_Description of the task_
Please repeat, word for word, the stretch of the bike-commuting post from "I've been pretty" through "sharing the road.".

I've been pretty fortunate in that my six years of commuting have been fairly boring and uneventful. Other than an occasional buzz or right hook attempt by cars wanting to beat me to a red I've yet to suffer anything major like being run off the road, objects thrown at me, or profanities screamed at me.

So since I never have anything dramatic to share I'd like to predict the two people I'll have a future altercation with should we ever find ourselves sharing the road.

1 - These two Florida girls who stole $150 from a girl scout, and proceeded to brag about on TV. These two would be great candidates to shove a broom handle in my spokes while riding along side of me. After I flip over they'll then stop, back over my frame, and steal my wallet from my trunk rack. I'll get to watch them on TV from my hospital bed.

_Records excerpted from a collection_
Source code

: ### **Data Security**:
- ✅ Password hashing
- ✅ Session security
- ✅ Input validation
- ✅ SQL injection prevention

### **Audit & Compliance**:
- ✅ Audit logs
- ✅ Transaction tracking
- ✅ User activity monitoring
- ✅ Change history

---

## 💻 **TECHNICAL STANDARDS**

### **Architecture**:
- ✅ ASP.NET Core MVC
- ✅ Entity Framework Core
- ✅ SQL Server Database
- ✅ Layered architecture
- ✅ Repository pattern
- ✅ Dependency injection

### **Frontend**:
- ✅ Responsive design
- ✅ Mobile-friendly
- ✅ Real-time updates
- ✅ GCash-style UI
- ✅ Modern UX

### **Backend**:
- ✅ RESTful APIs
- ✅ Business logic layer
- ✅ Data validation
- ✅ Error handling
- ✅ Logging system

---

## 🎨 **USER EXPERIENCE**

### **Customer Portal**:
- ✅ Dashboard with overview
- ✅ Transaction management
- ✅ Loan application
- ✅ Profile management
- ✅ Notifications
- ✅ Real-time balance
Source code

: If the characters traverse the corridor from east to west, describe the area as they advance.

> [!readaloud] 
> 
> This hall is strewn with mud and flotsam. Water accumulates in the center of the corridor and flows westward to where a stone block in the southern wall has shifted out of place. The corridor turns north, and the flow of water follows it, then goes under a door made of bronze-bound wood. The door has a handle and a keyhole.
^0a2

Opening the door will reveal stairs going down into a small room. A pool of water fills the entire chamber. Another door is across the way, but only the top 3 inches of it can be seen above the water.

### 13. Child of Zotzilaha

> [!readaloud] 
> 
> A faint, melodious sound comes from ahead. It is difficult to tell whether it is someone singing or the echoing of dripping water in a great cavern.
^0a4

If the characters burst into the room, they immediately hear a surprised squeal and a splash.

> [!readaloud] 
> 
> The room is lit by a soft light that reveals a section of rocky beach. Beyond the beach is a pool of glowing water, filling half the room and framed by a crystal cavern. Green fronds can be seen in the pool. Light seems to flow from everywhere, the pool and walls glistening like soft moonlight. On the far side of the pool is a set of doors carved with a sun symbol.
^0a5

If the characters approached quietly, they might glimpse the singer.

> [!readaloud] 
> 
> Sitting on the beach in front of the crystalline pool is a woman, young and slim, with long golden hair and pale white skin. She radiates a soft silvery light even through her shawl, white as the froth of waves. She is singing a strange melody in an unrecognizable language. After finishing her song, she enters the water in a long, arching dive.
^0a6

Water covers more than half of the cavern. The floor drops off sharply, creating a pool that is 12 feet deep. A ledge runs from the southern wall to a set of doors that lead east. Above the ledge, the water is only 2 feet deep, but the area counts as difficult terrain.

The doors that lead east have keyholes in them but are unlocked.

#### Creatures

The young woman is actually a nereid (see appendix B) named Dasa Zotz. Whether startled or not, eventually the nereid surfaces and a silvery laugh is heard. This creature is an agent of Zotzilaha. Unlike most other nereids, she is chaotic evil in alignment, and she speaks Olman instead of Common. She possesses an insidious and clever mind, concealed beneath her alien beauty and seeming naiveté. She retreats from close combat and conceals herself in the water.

_Exercise solution_
I've been pretty fortunate in that my six years of commuting have been fairly boring and uneventful. Other than an occasional buzz or right hook attempt by cars wanting to beat me to a red I've yet to suffer anything major like being run off the road, objects thrown at me, or profanities screamed at me.

So since I never have anything dramatic to share I'd like to predict the two people I'll have a future altercation with should we ever find ourselves sharing the road.